Oh, this is horrible. If only I could quickly fall in love with someone else. I pray that it’s a product of my loneliness and as soon as I start classes at the university it will dissipate. (I’ve transferred to the history department!) Please let it be so. That much is clear at least, that even my endless joy at his nearness would not be if I could actually possess him, because he would never stay faithful to me, so it would be an endless torture. Oh please let this infatuation pass quickly.





Erich leafed further through the book. The entries were not regular, altogether just twenty or thirty pages for a three-year period. He skipped forward to 2001.

June 20, 2001

I must tell you, poor journal, about my extraordinary good fortune. I have no one else to tell! Of course it is regarding my happiness about Amadeus. And somehow, maybe—don’t jinx me!—I’m actually having an effect on him and he seems to be starting to love me. (Oh God, let it be so!) When we were in bed and had both had something to drink, I said, “Well, if I can’t be your girlfriend, can I at least be your Schatz?” and he hugged me and said, “How about my sister?” and I objected on the grounds that then we couldn’t sleep together. So he said I could be his Schatz but that I already was his Schatz anyway, and that I was a Tier and he liked Tiere, and that he liked me even if I weren’t a Tier. Then the next day he dawdled at breakfast, and said he felt relieved that he wasn’t having affairs with multiple women anymore and pulled me onto his lap and kissed me and told me he liked me and said I had a right to be jealous, that I could call him anytime I wanted because he didn’t mind if I behaved as if he belonged to me, and that his wife still thought I was just an overzealous student and wasn’t suspicious. Then the next day we went to bookstores together, and we had lunch and he talked further about the possibility of making a trip to Prague together, and he seemed slightly hurt when I acted like I would go somewhere alone in August instead. If you only knew Amadeus, you would see what progress this is.

Let it go, let it go. If there is anything I’ve learned at this point in life it is not to ask for everything immediately and at once. Getting things from Life, and from people, is like trying to catch an animal: if you run after it, it will flee; if you are still, it will come to you. If only I can be completely still!

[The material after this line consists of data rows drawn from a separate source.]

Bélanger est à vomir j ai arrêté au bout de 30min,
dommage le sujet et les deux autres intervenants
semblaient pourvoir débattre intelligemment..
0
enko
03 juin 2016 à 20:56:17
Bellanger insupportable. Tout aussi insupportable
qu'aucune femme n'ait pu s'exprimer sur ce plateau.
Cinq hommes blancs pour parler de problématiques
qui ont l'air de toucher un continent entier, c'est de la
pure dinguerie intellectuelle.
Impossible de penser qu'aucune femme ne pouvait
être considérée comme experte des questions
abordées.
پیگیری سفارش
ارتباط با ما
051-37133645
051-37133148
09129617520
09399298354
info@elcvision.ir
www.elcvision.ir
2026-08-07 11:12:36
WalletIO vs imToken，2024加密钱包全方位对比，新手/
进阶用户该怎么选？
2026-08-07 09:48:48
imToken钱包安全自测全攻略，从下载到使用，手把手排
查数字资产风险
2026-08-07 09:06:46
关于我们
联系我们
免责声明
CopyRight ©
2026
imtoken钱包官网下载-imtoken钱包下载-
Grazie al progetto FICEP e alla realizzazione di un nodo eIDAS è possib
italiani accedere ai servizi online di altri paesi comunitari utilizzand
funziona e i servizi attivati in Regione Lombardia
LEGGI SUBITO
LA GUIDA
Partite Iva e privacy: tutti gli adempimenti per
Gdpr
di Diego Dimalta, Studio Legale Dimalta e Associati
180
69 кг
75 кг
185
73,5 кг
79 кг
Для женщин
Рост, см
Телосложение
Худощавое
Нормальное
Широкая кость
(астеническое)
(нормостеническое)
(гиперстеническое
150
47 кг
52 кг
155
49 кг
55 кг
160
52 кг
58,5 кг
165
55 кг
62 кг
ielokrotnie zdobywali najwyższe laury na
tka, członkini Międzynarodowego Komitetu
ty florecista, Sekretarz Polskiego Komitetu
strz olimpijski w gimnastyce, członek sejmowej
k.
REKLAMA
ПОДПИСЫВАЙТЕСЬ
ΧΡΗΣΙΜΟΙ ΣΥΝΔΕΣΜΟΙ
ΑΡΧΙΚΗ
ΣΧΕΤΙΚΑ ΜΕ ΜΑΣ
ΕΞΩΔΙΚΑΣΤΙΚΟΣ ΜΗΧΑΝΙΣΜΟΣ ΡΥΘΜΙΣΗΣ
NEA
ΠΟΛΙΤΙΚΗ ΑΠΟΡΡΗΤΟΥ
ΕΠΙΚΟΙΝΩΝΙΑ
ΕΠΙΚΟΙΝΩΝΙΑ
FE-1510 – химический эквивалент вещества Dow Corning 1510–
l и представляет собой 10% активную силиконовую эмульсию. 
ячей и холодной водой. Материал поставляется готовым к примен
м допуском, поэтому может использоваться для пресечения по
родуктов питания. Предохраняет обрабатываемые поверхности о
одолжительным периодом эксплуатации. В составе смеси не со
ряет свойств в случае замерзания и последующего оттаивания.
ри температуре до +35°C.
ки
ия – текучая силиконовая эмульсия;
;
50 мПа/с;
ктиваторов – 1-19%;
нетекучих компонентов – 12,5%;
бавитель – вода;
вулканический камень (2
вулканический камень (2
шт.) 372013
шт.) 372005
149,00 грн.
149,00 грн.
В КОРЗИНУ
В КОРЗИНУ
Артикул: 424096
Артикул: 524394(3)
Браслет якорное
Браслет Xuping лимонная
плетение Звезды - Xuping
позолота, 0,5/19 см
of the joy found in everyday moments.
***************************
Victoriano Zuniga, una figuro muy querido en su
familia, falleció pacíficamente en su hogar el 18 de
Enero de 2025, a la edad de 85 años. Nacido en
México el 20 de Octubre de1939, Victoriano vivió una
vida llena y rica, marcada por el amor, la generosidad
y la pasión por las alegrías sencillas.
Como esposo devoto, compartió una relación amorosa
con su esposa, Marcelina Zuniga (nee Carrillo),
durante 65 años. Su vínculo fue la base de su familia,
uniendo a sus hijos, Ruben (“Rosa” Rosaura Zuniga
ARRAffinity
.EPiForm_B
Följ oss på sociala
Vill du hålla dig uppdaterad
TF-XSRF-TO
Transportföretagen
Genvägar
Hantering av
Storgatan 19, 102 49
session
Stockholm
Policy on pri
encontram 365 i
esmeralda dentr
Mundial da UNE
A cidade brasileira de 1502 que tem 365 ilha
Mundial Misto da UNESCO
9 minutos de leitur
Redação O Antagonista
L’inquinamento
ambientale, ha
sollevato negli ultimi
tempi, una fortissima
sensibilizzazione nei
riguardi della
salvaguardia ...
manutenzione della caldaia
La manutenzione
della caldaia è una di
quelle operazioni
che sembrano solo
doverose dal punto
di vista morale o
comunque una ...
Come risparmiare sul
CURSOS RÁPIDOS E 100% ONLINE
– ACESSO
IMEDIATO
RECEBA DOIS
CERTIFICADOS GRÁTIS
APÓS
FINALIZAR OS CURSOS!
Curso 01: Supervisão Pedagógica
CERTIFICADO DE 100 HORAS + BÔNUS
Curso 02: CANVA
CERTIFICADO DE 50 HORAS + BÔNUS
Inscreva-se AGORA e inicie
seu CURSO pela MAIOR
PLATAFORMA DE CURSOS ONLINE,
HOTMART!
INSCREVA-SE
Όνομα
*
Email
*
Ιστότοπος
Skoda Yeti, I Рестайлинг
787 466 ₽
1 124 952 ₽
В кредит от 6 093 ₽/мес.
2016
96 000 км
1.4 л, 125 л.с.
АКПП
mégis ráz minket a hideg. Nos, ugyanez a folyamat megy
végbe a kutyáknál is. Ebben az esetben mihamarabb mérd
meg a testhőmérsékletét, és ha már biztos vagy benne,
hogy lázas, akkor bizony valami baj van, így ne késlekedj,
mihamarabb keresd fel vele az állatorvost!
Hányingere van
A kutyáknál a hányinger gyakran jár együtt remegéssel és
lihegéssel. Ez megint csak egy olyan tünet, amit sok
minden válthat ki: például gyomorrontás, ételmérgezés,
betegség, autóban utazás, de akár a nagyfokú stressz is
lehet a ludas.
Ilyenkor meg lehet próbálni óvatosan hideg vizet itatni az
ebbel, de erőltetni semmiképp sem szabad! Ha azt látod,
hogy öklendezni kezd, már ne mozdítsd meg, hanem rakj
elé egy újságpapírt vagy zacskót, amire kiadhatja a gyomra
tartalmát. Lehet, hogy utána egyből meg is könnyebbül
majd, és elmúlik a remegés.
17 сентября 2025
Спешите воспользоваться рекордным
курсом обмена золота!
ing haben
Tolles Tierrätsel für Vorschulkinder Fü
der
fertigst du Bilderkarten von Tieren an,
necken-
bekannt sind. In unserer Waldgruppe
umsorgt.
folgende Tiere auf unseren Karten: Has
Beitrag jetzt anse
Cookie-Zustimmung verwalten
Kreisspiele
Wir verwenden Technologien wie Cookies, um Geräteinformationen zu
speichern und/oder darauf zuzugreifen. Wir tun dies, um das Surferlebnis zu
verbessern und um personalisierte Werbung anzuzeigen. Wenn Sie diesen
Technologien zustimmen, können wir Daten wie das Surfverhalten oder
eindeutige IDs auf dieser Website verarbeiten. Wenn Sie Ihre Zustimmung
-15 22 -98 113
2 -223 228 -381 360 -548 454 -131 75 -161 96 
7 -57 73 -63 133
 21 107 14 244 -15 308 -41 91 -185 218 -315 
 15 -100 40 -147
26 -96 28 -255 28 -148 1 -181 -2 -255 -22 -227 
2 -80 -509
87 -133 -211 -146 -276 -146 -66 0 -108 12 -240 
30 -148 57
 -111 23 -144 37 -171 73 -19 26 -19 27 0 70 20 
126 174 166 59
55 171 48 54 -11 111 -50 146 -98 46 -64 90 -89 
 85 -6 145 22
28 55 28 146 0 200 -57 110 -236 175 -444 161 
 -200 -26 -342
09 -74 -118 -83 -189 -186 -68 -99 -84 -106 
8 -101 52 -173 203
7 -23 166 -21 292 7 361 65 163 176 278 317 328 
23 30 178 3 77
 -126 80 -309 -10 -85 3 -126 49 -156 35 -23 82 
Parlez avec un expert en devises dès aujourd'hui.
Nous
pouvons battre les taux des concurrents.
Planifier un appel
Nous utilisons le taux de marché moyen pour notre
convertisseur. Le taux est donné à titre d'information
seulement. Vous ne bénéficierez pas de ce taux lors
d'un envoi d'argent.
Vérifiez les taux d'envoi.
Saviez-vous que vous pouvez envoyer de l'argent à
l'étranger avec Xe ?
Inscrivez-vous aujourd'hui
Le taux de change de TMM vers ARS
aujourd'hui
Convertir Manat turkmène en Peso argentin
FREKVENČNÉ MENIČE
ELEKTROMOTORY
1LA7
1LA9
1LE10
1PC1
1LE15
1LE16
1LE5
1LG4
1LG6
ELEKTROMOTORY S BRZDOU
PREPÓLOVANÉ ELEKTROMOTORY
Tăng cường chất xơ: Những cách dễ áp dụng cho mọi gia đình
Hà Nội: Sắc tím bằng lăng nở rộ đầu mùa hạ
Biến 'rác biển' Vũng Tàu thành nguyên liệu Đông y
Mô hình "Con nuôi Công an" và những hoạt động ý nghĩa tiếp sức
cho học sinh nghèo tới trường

Erich flipped through the book. He came to a very short entry over six months later.

January 22, 2002

I don’t know what to think, but I am certain that for all the travails, the heartache, the intimate acquaintanceship with Amadeus’s worst qualities, how he and the passion he arouses in me bring out my worst qualities, for all of that—I do want to try. I rejoice in him endlessly, when we’re together the smell of him drives me crazy with pure love, just like in the very beginning. I’ve always known that Amadeus will bring me pain—and maybe it’s for later years to examine why even the pain attracts me. And yet, I don’t think it’s to be condemned, my love for him, because in the end, I have won. My life is not so much a happy one as one that gets zapped full of bliss over and over. Amadeus is the zapper, whether I like it or not. I’ve gotten more from him than he has from me, although I would give him everything I have.